══ Texte présenté ══

Par Tom Arthurs
Trompettiste, sociologue, compositeur, pédagogue, écrivain
Université d’Edimbourg
Pour mon doctorat, récemment achevé à l’université d’Edimbourg, j’ai concentré mes recherches sur sur la scène de musique improvisée à Berlin, en 2012 et 2013. Une communauté de quelque 1 200 artistes, 1 000 concerts et 150 lieux.
Malgré des incursions occasionnelles de plus en plus nombreuses dans le champ du (relativement) grand public (comme le New Music Festival Maerzmusik ou le Jazzfest Berlin), l’activité de cette scène reste essentiellement à l’écart de la culture dominante, dans un réseau de lieux difficiles à trouver, des espaces bricolés à partir d’anciens squats, de boucheries et même d’un bordel, avec des enregistrements diffusés lors des concerts, via des labels et des stations de radio Internet dirigés par des musiciens (par opposition à Amazon.com et aux magasins de disques).

═══
══ Données extraites ══

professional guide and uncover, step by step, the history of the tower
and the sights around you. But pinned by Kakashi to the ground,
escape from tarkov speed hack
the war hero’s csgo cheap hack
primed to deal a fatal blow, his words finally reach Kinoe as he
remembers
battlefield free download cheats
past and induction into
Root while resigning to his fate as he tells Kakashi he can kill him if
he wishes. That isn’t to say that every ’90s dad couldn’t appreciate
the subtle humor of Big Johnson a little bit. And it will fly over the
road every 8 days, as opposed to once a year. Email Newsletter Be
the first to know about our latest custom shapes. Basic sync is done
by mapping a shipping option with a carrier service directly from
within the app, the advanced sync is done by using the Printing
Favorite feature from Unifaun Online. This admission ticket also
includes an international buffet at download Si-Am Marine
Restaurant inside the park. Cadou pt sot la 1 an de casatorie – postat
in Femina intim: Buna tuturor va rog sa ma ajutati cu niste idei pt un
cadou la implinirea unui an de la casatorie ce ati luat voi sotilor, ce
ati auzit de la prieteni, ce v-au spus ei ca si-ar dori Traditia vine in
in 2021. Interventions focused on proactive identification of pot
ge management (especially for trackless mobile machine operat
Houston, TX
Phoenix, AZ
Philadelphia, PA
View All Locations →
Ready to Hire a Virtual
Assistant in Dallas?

═══

## Consignes
**A)** Traduisez en anglais cette phrase du texte sur la scène de musique improvisée à Berlin : « Une communauté de quelque 1 200 artistes, 1 000 concerts et 150 lieux. »
**B)** D'après le texte sur la scène de musique improvisée à Berlin, dans quelle université le doctorat mentionné a-t-il été achevé ?
**C)** Reproduisez le texte sur la scène de musique improvisée à Berlin, depuis « Par Tom Arthurs » jusqu'à « magasins de disques). ».

## Corrigés
**A)** A community of some 1,200 artists, 1,000 concerts and 150 venues.

**B)** À l’université d’Edimbourg.

**C)**
Par Tom Arthurs
Trompettiste, sociologue, compositeur, pédagogue, écrivain
Université d’Edimbourg
Pour mon doctorat, récemment achevé à l’université d’Edimbourg, j’ai concentré mes recherches sur sur la scène de musique improvisée à Berlin, en 2012 et 2013. Une communauté de quelque 1 200 artistes, 1 000 concerts et 150 lieux.
Malgré des incursions occasionnelles de plus en plus nombreuses dans le champ du (relativement) grand public (comme le New Music Festival Maerzmusik ou le Jazzfest Berlin), l’activité de cette scène reste essentiellement à l’écart de la culture dominante, dans un réseau de lieux difficiles à trouver, des espaces bricolés à partir d’anciens squats, de boucheries et même d’un bordel, avec des enregistrements diffusés lors des concerts, via des labels et des stations de radio Internet dirigés par des musiciens (par opposition à Amazon.com et aux magasins de disques).